The 651-issue mark adds one real older slate-react perf lane from #3430: single-paragraph many-inline editing where render breadth and typing latency collapse together. The rest of this tranche mostly reinforced focus ownership, placeholder behavior, decoration invalidation, Android input, and extension-surface pressure instead of surfacing a pile of new benchmark work.


Issue #2195

  • package: slate
  • benchmark readiness: ready-now
  • public benchmark seam: large paste dirty-path tracking benchmark

Why This Is Benchmark-Ready

The issue already names the hot path and ties it to a reproducible large-paste workload.

Minimal Workload Shape

  • large plain-text or fragment paste that creates many inserted text nodes
  • normalization path that recalculates dirty entries repeatedly
  • measurement isolated to the public insert path, not synthetic internals

Primary Metric

  • paste latency under heavy dirty-path churn

Secondary Metric

  • time spent recalculating dirty entries during normalization

Notes

This should stay narrow. The useful comparison is dirty-path tracking cost, not “paste is slow” as one opaque blob.


Issue #2051

  • package: slate-react
  • benchmark readiness: ready-now
  • public benchmark seam: simple typing rerender breadth benchmark

Why This Is Benchmark-Ready

The issue directly frames a measurable runtime problem: simple native edits should not force broad rerender work.

Minimal Workload Shape

  • simple character insertion and deletion in a document with many leaves or decorated spans
  • comparison of rerender breadth across unrelated leaves or siblings
  • public typing path, not synthetic direct DOM mutation

Primary Metric

  • end-to-end edit latency for simple typing

Secondary Metric

  • rerender breadth across leaves or custom rendering islands

Notes

This lane is about runtime invalidation breadth.

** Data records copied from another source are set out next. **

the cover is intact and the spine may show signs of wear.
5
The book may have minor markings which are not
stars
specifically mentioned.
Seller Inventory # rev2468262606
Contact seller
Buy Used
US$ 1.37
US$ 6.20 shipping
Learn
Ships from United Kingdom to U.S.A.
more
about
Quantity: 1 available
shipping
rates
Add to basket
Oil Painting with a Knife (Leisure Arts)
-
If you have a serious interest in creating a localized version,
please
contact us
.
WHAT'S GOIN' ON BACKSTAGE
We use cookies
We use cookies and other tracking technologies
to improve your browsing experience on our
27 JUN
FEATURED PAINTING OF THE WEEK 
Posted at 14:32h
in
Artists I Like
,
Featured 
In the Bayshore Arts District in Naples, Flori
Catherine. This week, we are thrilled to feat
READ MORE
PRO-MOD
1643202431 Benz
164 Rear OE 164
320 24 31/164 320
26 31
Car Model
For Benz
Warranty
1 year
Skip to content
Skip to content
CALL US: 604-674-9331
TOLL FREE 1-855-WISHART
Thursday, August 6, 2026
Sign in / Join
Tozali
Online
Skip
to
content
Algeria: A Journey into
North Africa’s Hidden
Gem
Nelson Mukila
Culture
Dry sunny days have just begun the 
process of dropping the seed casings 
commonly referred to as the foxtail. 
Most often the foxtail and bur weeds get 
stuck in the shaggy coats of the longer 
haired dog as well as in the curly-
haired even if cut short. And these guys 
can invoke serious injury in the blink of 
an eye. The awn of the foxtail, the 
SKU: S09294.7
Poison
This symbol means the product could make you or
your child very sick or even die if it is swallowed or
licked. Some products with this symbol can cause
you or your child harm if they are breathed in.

Do not mix it with IME correctness or spellcheck behavior.


Issue #790

  • package: slate-react
  • benchmark readiness: ready-with-minor-setup
  • public benchmark seam: large-document virtualization and initial render benchmark

Why This Is Not Ready Yet

The issue has an obvious workload and user pain, but it still needs a stable harness shape for windowing or deferred render comparisons.

Minimal Workload Shape

  • very large multi-block document with realistic element rendering
  • initial mount plus first interaction or first scroll
  • optional comparison between full render and staged or windowed render strategies

Primary Metric

  • initial render latency for very large documents

Secondary Metric

  • DOM node count and first-edit latency after mount

Current Blocker

The benchmark still needs a stable huge-document fixture and a fair comparison seam. Windowing strategies that break DOM lookup are not useful baselines.